Once in the course of the afternoon the servant had had a genuine excuse for entering the room. The Conte Leandro had called, and asked if the Marchese was at home. He had not seen the Marchese Ludovico in the course of the day, and was curious to find out what had been the result of the eavesdropping that he had retailed to the Marchese Lamberto. That it had not availed to induce the Marchese to interfere in any way to put a stop to the excursion, the Conte Leandro had the means of knowing, as will presently appear. But his curiosity was doomed to remain unsatisfied. The Marchese had replied with a savage ill-humour, that the old servant had never seen in his master before, that he did not want to see the Conte, leaving the domestic to modify the harshness of the reply as he might.
When, however, some hours later, Signor Fortini came to the door, and despite what the servants told him of the state their master was in, and of his refusal to see the Conte Leandro, insisted on being announced, the Marchese admitted him.
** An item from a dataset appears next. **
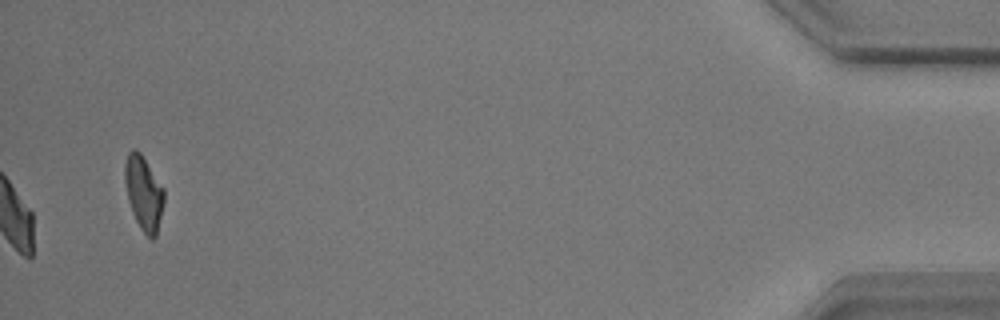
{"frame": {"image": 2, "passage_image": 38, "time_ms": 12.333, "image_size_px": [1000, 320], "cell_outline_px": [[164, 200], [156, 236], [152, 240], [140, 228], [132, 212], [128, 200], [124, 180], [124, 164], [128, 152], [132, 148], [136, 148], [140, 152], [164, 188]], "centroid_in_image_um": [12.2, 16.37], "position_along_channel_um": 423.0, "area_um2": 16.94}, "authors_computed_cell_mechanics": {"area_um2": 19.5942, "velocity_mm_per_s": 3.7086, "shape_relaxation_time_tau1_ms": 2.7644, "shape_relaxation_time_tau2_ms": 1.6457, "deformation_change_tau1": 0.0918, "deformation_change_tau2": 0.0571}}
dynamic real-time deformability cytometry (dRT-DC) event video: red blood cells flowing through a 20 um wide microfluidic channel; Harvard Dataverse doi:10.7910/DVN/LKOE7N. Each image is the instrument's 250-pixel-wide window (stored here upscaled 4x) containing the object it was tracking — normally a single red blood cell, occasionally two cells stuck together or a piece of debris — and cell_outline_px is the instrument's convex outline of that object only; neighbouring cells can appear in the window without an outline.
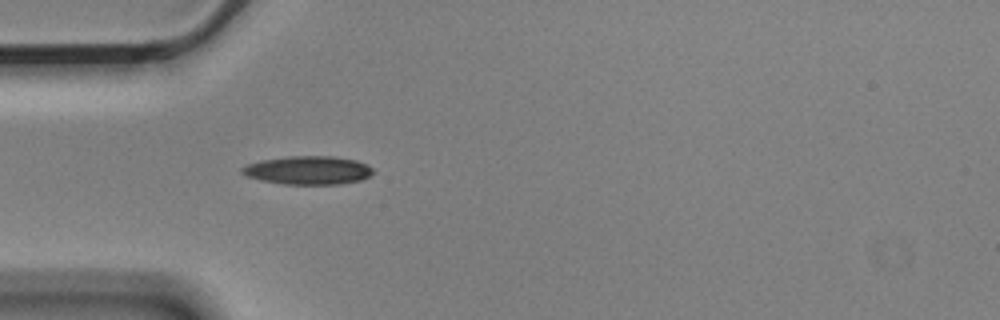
{"species": "Egyptian fruit bat (a non-hibernating species)", "species_latin": "Rousettus aegyptiacus", "temperature_condition": "cold", "stored_images_in_passage": 5, "camera_frame_rate_fps": 3000, "um_per_image_px": 0.085, "animal": {"sex": "male"}, "frame": {"image": 1, "passage_image": 5, "time_ms": 1.333, "image_size_px": [1000, 320], "cell_outline_px": [[376, 172], [360, 180], [340, 184], [284, 184], [264, 180], [248, 176], [240, 172], [240, 168], [248, 164], [260, 160], [288, 156], [332, 156], [356, 160], [368, 164]], "centroid_in_image_um": [26.22, 14.46], "position_along_channel_um": 58.8, "area_um2": 21.68}}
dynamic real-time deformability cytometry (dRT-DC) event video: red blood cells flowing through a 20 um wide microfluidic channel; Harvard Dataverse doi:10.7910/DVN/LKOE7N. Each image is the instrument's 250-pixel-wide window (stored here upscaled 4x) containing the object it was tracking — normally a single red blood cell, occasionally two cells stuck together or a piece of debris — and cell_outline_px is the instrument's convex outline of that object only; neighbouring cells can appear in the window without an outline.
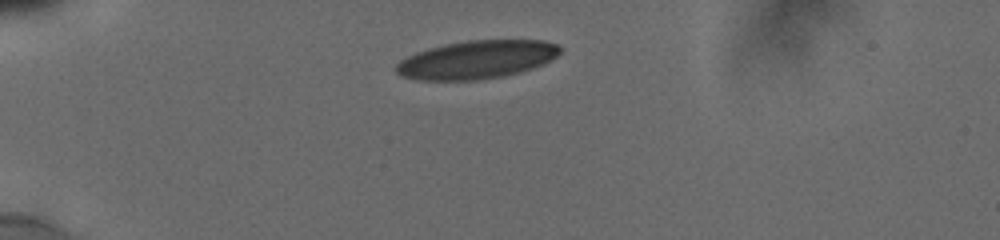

The first thought that flashed through the lawyer's brain, when he came into the presence of his old friend and client, was a profound sense of self-congratulation at his own freedom from all connection with womankind.
His own experience of married life, essayed in early years and happily brought to a conclusion after a probation of a very short time, had, as has been hinted, not been a happy one. He had very deeply felt; some five-and-forty years ago, that nothing in the Signora Fortini's life had become her like the leaving of it. And during all those years of widowhood, the remembrance of that first burning of his fingers had sufficed to make the old gentleman a consistent misogynist.
"Ah, here is another specimen of women's work," he thought to himself, as he observed the utter wretchedness of the Marchese's appearance, and the traces in him of a day spent in misery. "And he, too, who had escaped for fifty years! If I had avoided the springes for fifty years, I don't think I should have been caught at last. Maybe, it is all the worse for coming to a man so late. Now here is this man, who had everything the world could give to make his happiness, wrecked, ruined, destroyed, blasted by the sight of a painted piece of woman's flesh, and the lure of a pair of devil-instructed eyes. And he knows that it is ruin. He knows which is the evil, and which the good, and yet is so besotted, that he has not the power to take the one and leave the other.
Is not the sight of the unhappy wretch, as he sits cowering there, afraid, evidently afraid to meet my eye, a warning and a caution?"